━━━ DATA ENTRIES ━━━

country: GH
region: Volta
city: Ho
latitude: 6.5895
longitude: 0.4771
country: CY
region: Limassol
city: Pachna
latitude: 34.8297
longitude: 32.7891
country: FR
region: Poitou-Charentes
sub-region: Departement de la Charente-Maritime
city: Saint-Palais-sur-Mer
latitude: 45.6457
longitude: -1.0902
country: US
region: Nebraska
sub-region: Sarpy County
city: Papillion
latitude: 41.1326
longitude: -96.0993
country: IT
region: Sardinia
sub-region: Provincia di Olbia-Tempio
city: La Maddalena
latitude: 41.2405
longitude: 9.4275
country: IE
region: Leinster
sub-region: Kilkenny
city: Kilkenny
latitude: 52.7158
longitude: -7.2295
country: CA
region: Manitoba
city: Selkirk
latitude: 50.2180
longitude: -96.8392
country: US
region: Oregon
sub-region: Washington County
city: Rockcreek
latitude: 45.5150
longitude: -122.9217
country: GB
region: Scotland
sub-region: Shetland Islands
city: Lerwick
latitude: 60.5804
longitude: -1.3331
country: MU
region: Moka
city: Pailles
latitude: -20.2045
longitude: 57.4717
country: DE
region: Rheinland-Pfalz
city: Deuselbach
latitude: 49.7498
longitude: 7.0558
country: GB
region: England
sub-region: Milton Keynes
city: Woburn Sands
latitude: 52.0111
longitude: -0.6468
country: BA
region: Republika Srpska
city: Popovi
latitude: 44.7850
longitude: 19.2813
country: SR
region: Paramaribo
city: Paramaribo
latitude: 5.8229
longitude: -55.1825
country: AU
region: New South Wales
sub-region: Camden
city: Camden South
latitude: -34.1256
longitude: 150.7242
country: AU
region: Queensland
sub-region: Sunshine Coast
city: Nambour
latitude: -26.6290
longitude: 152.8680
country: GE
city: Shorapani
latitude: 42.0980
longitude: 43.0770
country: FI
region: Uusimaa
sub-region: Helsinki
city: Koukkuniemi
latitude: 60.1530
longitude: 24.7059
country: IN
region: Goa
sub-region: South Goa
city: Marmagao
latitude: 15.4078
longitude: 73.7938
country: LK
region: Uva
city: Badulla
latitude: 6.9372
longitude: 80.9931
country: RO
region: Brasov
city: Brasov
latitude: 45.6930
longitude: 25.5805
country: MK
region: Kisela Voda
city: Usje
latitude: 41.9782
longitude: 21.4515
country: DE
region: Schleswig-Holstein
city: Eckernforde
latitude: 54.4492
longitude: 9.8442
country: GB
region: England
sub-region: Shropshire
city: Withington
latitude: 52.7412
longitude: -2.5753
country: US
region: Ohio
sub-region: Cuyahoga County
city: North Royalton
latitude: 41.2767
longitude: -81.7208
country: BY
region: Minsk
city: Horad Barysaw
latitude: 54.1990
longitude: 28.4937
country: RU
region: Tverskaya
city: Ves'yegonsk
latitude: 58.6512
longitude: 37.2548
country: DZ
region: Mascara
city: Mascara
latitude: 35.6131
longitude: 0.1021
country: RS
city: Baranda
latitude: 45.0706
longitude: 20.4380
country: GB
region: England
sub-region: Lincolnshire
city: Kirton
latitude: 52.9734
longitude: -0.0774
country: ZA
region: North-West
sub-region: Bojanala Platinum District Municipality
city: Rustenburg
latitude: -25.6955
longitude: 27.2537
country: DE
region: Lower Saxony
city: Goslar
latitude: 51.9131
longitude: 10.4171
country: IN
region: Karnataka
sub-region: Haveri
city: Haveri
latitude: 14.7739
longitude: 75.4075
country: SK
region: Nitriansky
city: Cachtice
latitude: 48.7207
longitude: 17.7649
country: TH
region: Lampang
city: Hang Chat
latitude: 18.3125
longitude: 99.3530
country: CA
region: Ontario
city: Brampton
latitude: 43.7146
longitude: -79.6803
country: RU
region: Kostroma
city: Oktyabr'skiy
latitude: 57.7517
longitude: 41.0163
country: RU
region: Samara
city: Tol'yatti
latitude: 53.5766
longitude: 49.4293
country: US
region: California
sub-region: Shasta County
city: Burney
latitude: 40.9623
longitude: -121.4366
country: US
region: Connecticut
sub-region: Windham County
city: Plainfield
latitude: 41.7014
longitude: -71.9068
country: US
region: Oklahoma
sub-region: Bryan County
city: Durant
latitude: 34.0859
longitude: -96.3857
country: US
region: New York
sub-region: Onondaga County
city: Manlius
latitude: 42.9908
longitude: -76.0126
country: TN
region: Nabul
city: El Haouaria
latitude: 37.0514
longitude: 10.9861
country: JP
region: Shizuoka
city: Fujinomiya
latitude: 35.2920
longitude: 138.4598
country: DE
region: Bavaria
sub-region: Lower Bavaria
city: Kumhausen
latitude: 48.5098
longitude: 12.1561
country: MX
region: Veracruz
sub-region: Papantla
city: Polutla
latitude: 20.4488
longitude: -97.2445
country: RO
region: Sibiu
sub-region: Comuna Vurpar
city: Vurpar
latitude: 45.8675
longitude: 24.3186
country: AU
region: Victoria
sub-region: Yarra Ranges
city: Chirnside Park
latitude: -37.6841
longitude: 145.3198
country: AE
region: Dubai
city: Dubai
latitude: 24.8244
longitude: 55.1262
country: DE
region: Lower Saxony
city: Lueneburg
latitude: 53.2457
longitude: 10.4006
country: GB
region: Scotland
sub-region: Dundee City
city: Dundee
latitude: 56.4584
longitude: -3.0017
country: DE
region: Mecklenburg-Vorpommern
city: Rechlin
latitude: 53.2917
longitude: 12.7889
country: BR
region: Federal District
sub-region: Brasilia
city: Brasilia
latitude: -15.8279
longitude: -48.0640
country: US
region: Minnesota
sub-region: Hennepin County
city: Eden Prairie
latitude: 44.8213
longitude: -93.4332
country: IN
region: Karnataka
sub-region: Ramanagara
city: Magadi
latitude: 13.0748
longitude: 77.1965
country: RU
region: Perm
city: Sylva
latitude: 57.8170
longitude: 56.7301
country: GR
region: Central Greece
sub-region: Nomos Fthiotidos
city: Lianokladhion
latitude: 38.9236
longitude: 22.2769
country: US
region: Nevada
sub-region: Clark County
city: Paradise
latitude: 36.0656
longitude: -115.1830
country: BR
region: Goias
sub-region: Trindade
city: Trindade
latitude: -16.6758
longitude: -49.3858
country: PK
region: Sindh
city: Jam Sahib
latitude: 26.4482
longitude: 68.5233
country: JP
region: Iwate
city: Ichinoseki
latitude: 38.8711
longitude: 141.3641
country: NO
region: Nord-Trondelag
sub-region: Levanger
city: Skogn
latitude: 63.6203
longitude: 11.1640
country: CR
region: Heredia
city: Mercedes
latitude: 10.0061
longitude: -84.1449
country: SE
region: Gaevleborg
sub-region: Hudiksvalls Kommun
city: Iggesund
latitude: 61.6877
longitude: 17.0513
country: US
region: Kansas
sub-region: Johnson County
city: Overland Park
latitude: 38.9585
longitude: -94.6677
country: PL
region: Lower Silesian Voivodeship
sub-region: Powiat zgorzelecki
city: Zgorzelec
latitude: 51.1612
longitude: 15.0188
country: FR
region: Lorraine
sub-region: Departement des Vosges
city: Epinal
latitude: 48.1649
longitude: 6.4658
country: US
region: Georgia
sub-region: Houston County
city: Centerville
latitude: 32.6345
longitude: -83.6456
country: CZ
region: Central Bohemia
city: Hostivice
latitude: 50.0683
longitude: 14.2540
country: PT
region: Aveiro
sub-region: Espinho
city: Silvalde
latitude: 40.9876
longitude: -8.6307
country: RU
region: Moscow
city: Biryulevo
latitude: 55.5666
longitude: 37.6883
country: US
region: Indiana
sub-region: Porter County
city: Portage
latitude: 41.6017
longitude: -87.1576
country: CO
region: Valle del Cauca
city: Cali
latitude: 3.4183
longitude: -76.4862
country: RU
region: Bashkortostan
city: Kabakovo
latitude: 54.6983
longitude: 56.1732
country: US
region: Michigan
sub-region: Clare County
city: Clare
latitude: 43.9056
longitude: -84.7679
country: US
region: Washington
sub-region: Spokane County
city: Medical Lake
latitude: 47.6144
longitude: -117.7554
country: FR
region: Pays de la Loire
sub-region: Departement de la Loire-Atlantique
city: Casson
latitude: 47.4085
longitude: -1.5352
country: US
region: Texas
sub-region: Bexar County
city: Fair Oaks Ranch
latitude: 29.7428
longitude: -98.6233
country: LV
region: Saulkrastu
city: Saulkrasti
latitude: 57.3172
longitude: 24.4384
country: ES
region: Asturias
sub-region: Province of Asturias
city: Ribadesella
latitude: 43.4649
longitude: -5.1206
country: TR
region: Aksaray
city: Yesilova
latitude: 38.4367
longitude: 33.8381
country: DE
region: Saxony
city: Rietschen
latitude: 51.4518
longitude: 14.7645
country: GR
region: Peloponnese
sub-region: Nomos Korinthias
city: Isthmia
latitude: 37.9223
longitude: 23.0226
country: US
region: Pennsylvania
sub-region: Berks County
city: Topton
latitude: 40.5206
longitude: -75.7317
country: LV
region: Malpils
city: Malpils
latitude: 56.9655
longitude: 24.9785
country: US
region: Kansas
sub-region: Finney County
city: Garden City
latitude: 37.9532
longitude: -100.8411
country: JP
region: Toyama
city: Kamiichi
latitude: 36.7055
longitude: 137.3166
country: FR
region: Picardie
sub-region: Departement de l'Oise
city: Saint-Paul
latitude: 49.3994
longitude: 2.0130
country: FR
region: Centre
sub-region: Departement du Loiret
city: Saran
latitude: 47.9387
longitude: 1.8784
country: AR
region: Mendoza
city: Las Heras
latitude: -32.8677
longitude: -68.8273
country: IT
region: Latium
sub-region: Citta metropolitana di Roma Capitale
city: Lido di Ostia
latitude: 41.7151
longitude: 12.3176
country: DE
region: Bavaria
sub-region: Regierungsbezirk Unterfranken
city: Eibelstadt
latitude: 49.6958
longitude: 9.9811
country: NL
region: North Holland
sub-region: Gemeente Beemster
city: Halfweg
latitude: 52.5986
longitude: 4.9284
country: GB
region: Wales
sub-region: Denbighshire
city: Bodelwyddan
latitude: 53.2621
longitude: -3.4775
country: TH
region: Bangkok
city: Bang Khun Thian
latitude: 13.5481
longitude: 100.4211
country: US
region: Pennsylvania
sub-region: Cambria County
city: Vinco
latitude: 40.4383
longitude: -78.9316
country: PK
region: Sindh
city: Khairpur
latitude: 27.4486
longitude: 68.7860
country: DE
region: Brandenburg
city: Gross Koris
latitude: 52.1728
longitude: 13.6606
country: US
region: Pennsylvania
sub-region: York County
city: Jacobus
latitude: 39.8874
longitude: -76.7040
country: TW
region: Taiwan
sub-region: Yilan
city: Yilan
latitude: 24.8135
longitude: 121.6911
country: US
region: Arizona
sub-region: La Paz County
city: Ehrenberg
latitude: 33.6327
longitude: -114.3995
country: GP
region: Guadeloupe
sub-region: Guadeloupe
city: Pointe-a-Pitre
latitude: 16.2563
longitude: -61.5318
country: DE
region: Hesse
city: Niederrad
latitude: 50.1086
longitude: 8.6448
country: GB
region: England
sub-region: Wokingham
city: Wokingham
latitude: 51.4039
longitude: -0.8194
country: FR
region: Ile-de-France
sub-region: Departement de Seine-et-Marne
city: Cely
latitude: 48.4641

━━━

* _TASK INSTRUCTIONS_:
Convert the data from the line with "latitude: 60.1530" to the line with "region: Schleswig-Holstein", both included, into a two-column CSV with the headers field and value. Give one row per line, with each entry in its own quoted field and any line breaks changed to spaces.

* _RESULT OF THE TASK_:
field,value
"latitude:","60.1530"
"longitude:","24.7059"
"country:","IN"
"region:","Goa"
"sub-region:","South Goa"
"city:","Marmagao"
"latitude:","15.4078"
"longitude:","73.7938"
"country:","LK"
"region:","Uva"
"city:","Badulla"
"latitude:","6.9372"
"longitude:","80.9931"
"country:","RO"
"region:","Brasov"
"city:","Brasov"
"latitude:","45.6930"
"longitude:","25.5805"
"country:","MK"
"region:","Kisela Voda"
"city:","Usje"
"latitude:","41.9782"
"longitude:","21.4515"
"country:","DE"
"region:","Schleswig-Holstein"